Le arrancó una sonrisa a Diego, que respondió:
—Aptitudes no le faltan.
—Y ha tenido un buen maestro —lo halagó José.
—Espero que le vaya bien en su nuevo destino.
—Nunca se sabe qué puede pasar en el frente. Capitán Alvear… —pronunció el nombre con rotundidad.
Le tendió la mano, pero Diego respondió dándole un abrazo que fue correspondido por San Martín. Ambos se sorprendieron fundiendo las mismas ansias del cariño ausente.
Esa conversación, la primera que mantenían a solas, puso en evidencia lo mucho que ambos se admiraban. Pero también lo mucho que temían al pasado.
Es lo que suele suceder cuando el pasado no se ha reconocido.
Era el tiempo de las despedidas. Carlos de Alvear lo hacía de sus padres porque también en esos días de junio abandonaba Cádiz para combatir como alférez de caballería. Su Cuerpo de los Carabineros Reales acudía a cuantos frentes se le presentaban para frenar el avance de las tropas napoleónicas. Ocaña era su primer destino.
A sus diecinueve años se había convertido en un joven maduro, armado de un gran atractivo físico y de un carácter abierto que contrastaba con el de San Martín. La contraposición entre la noche y el día los definía. Así, mientras Carlos era un seductor nato, orador brillante, buen conversador, ambicioso, impetuoso y temperamental, José era hombre de pocas palabras, un solitario de mente más fría y menor ambición. Sus modales, por el contrario, mostraban mayor refinamiento y exquisitez que los de su amigo.

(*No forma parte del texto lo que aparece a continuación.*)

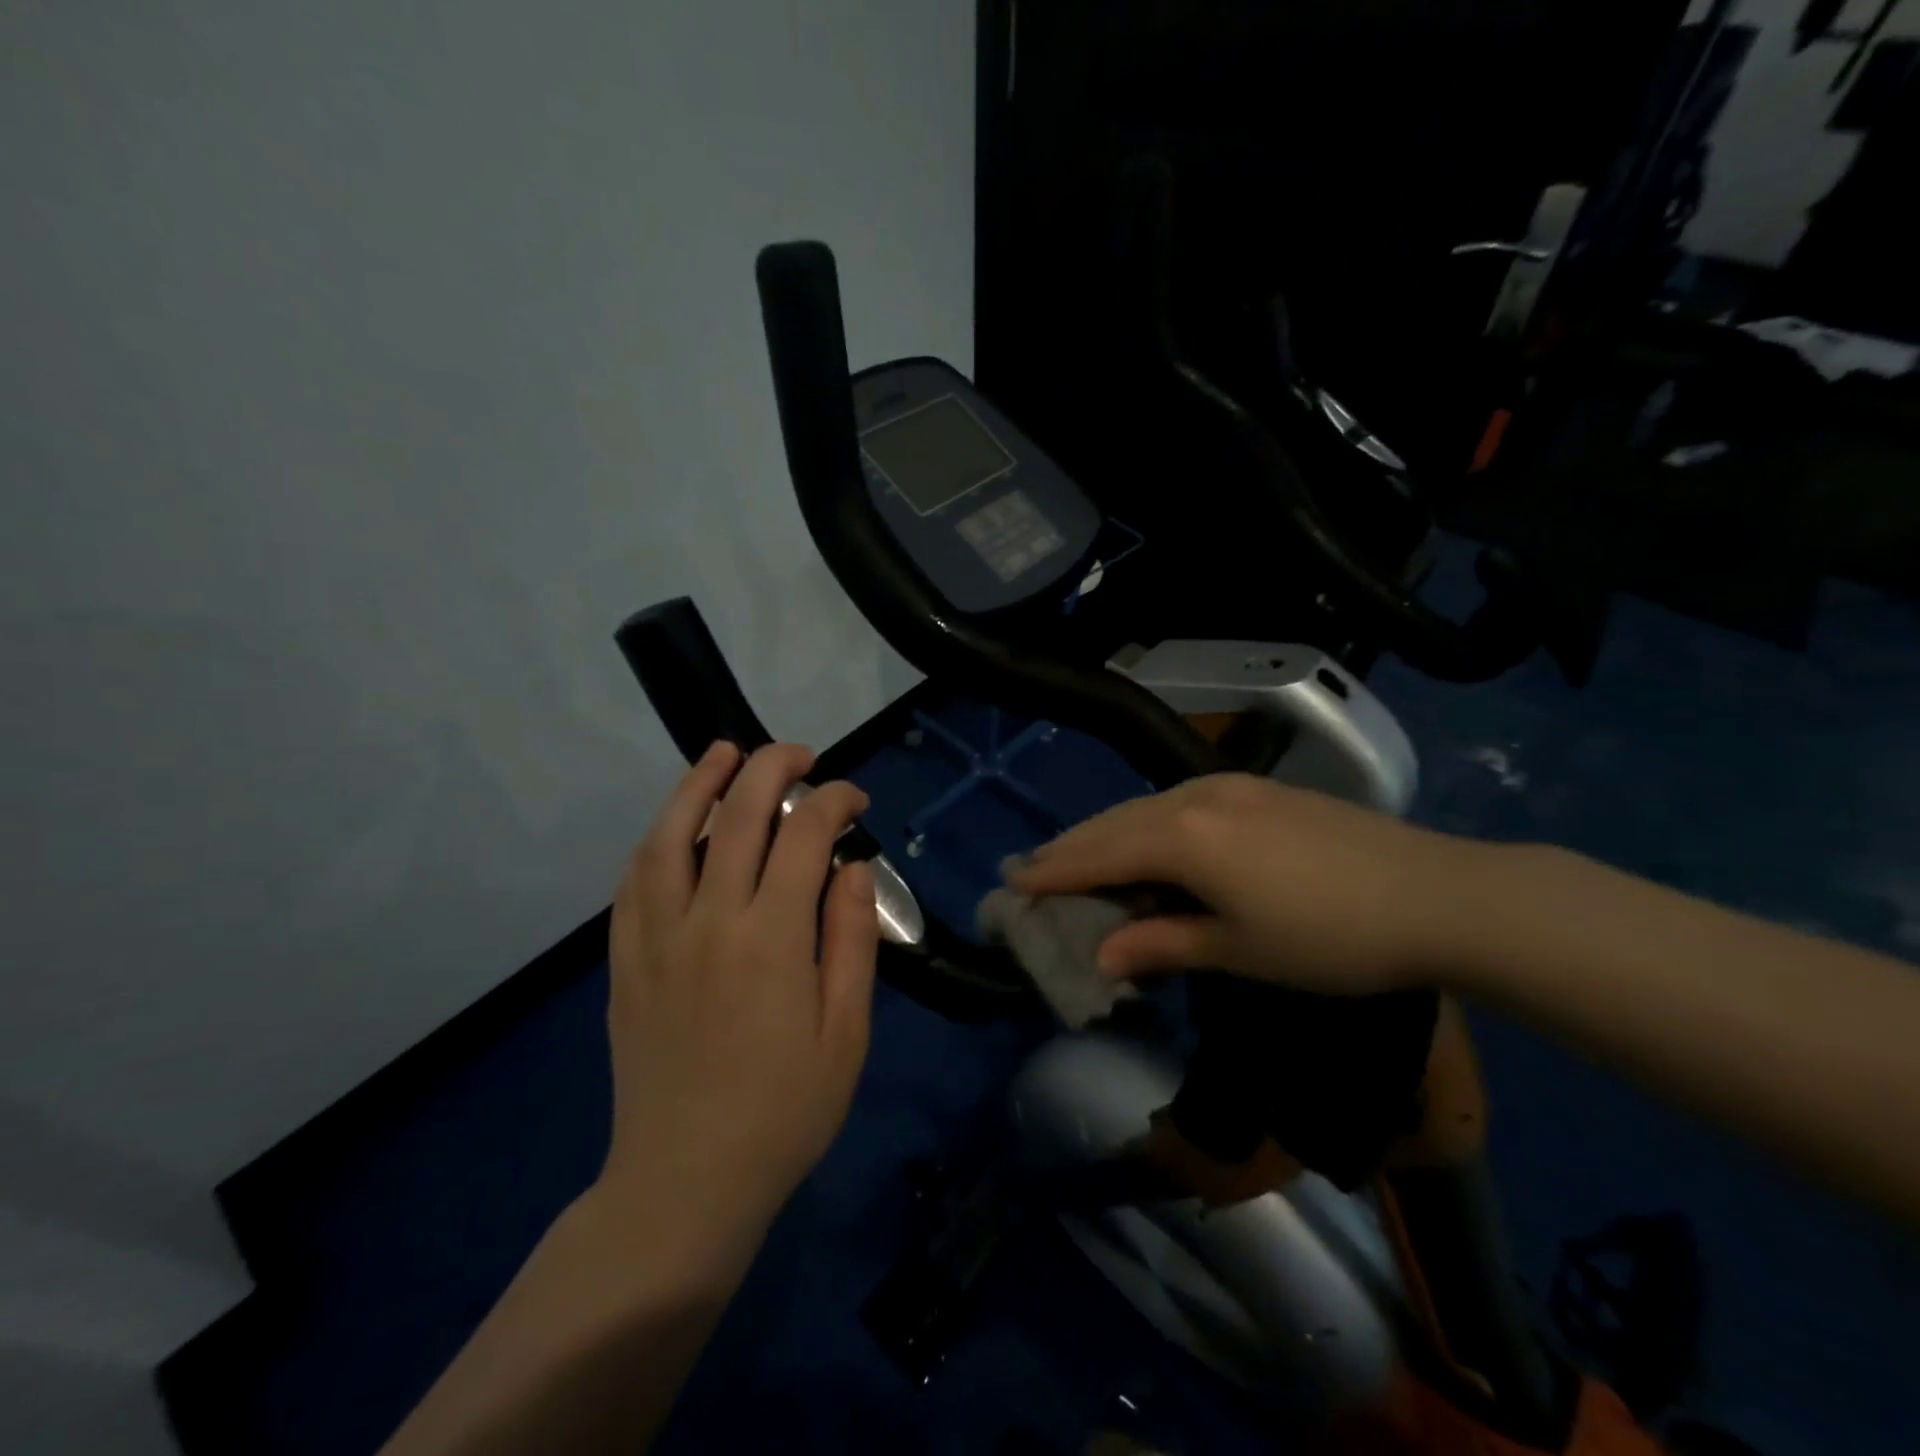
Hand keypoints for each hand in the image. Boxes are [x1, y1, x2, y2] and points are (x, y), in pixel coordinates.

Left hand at [597, 741, 879, 1260]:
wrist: (685, 1183)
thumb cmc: (785, 1112)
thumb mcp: (846, 1033)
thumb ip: (850, 940)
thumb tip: (852, 867)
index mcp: (771, 938)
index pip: (803, 835)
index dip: (832, 800)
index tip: (854, 798)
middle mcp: (708, 921)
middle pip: (735, 815)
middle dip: (771, 768)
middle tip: (799, 754)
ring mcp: (656, 938)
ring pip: (669, 834)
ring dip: (698, 783)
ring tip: (723, 753)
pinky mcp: (625, 961)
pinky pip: (633, 881)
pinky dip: (657, 838)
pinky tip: (673, 825)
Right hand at [1008, 772, 1479, 993]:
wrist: (1438, 895)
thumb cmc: (1330, 937)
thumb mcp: (1239, 950)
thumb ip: (1164, 943)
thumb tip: (1104, 956)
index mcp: (1184, 838)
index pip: (1100, 854)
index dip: (1054, 869)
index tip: (1013, 880)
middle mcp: (1196, 798)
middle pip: (1116, 822)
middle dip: (1072, 846)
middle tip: (1034, 866)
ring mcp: (1230, 787)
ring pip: (1147, 806)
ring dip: (1108, 832)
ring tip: (1079, 854)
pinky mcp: (1258, 790)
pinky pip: (1180, 801)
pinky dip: (1147, 823)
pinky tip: (1149, 840)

Para Diego de Alvear, la primera misión de su hijo Carlos era un acontecimiento importante. Se había hecho hombre, pese a que le costaba admitirlo, y le apenaba porque, creciendo la edad, mayores son los peligros a los que exponerse.

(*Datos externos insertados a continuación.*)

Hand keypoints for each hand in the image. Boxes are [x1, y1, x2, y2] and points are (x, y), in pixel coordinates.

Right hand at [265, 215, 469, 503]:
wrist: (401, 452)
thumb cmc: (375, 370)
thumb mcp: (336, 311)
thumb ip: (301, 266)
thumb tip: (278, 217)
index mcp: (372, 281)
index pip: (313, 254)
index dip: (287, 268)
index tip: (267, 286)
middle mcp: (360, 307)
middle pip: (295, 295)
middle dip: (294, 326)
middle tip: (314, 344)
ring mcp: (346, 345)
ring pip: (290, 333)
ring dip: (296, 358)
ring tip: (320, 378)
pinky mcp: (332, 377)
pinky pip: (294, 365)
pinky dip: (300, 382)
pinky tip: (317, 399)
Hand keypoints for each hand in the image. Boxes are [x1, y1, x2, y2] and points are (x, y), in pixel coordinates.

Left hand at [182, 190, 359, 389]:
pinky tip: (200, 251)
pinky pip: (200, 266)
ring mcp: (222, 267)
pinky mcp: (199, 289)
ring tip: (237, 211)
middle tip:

Lo despidió emocionado, sin reconocer ante nadie el miedo que le causaba ver al único hijo que sobrevivió a la tragedia naval marchar a la guerra.
En cuestión de días, a Alvear le llegaron los ecos de un grandísimo triunfo de San Martín, en la localidad de Arjonilla, el 23 de junio de 1808.

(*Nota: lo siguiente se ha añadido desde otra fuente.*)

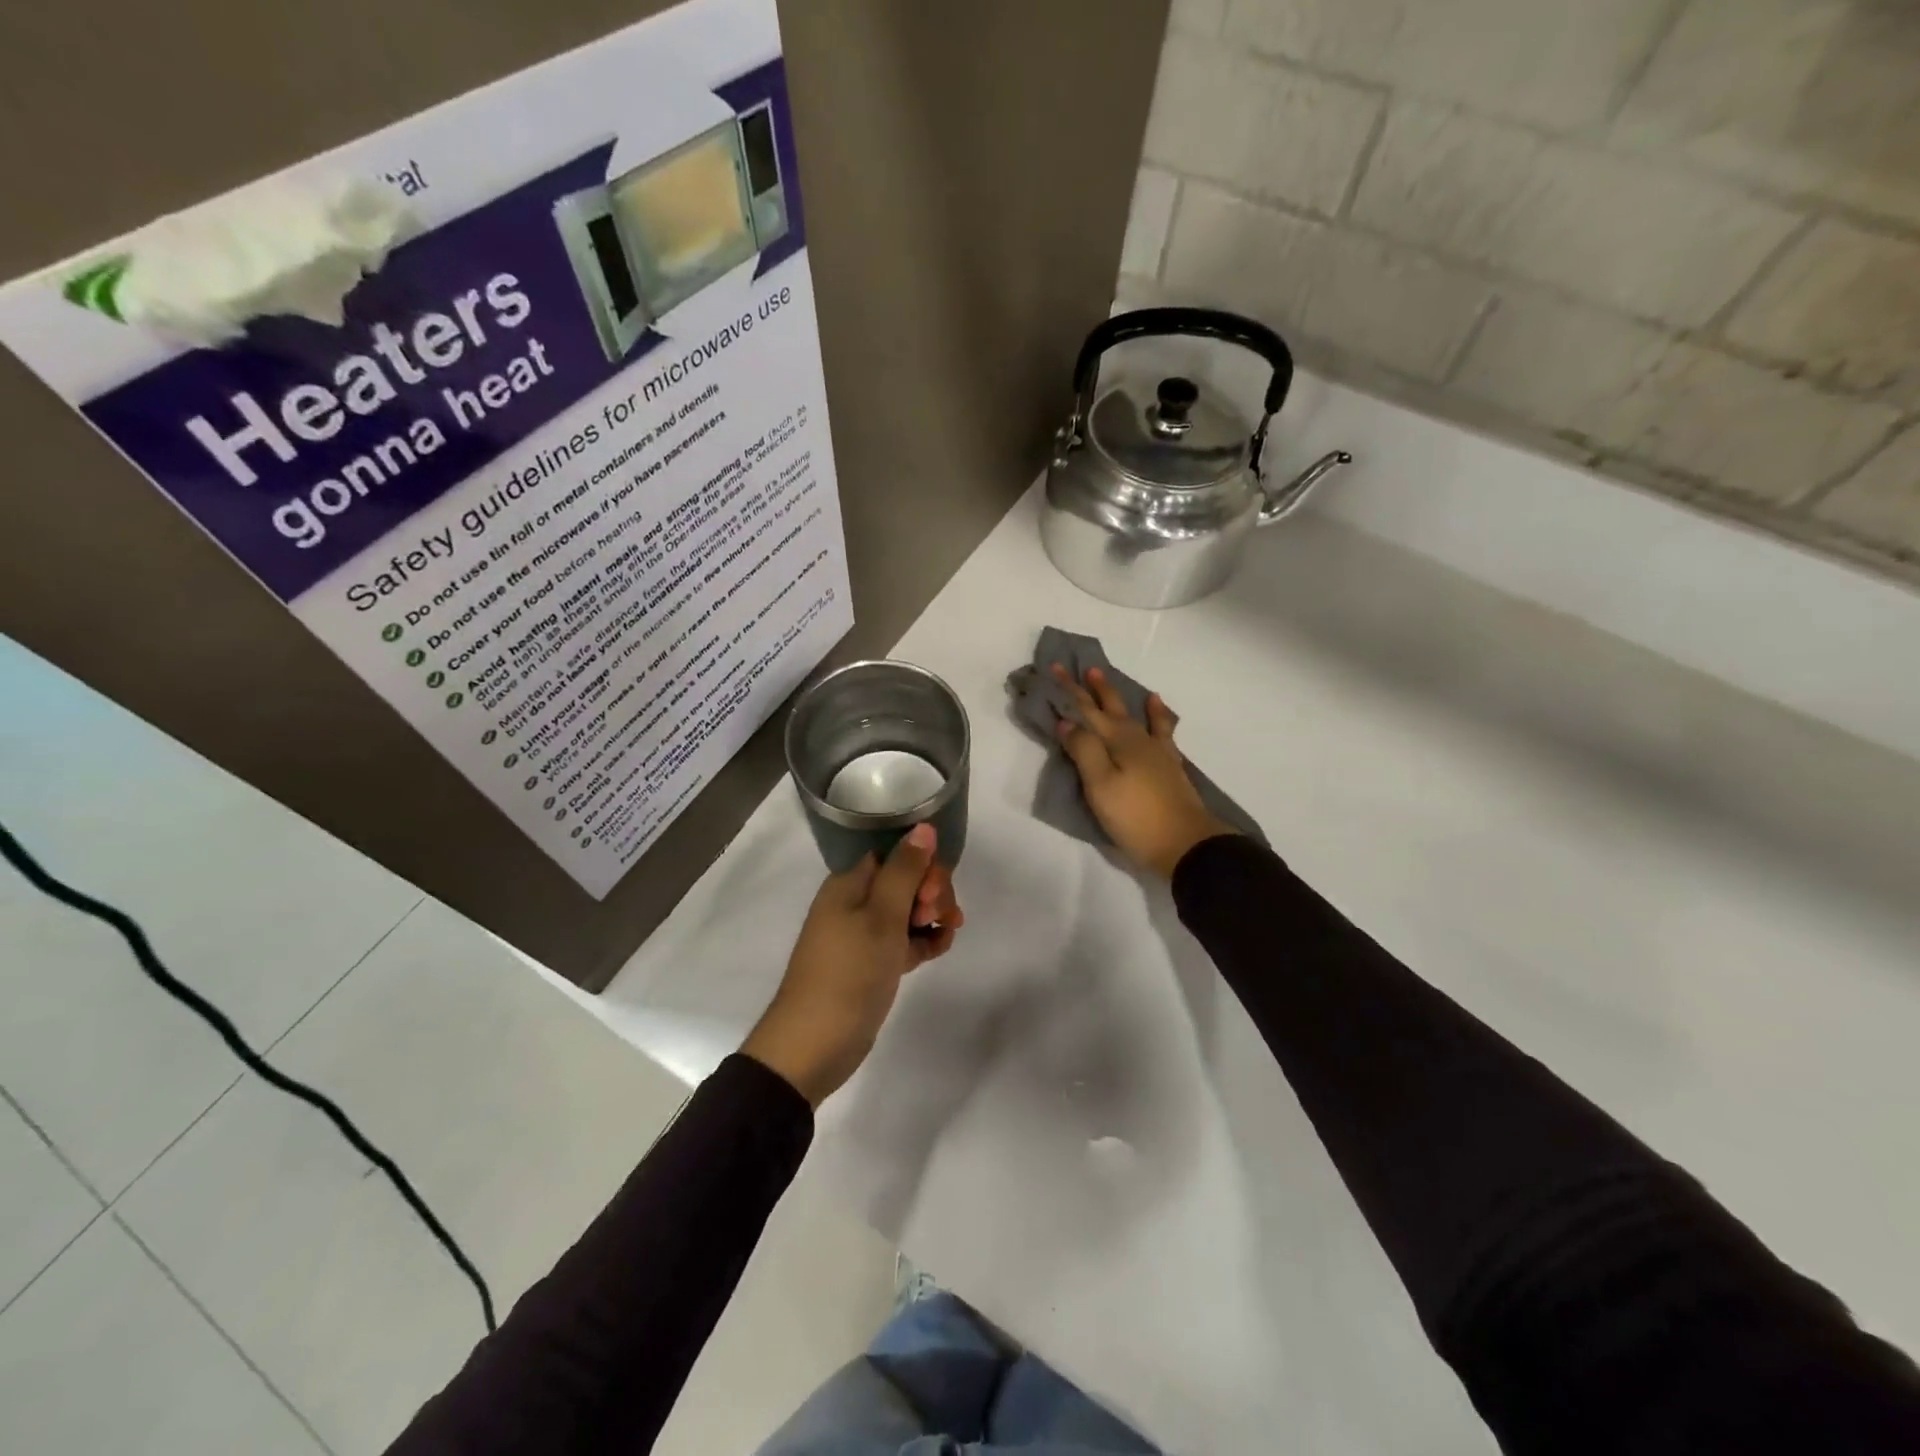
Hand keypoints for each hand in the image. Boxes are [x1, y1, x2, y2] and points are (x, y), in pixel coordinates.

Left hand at [741, 824, 962, 1106]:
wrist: (813, 1046)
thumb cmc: (848, 973)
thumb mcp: (881, 917)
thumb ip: (905, 870)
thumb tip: (923, 826)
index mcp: (849, 883)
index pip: (895, 854)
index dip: (921, 865)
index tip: (932, 891)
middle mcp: (854, 903)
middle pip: (905, 880)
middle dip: (930, 892)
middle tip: (938, 917)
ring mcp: (862, 935)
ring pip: (907, 911)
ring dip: (932, 915)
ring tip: (946, 935)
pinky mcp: (871, 964)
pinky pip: (903, 940)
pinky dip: (923, 940)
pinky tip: (940, 949)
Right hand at [1052, 665, 1237, 879]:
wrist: (1187, 844)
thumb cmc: (1136, 817)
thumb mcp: (1100, 786)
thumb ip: (1083, 750)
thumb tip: (1067, 720)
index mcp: (1117, 741)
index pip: (1086, 710)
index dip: (1070, 690)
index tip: (1055, 669)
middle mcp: (1137, 739)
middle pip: (1111, 708)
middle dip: (1094, 689)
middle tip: (1083, 668)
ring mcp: (1156, 752)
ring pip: (1135, 715)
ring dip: (1120, 697)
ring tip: (1110, 680)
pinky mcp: (1169, 766)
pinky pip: (1162, 730)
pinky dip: (1158, 715)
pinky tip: (1157, 707)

Y como los acontecimientos en aquella maldita guerra se desencadenaban con tremenda rapidez, pronto se sumó una gesta de enormes dimensiones: la Batalla de Bailén, que suponía otra estrepitosa derrota de las tropas napoleónicas. Las bajas en las filas de Dupont alcanzaron los dos mil doscientos muertos y cuatrocientos heridos, mientras que las del ejército del general español Francisco Javier Castaños sobrepasaban en poco el número de novecientos en total.
San Martín, que había batallado como ayudante de campo del marqués de Coupigny, fue aclamado por su intervención heroica en Bailén que culminó el 19 de julio.
A su regreso a Cádiz obtuvo dos insignes reconocimientos que harían feliz a cualquier hombre con su carrera: una condecoración, la codiciada Medalla de Oro de los Héroes, y el ascenso a teniente coronel.
Diego de Alvear vivió el triunfo de José de San Martín como si fuera el suyo propio.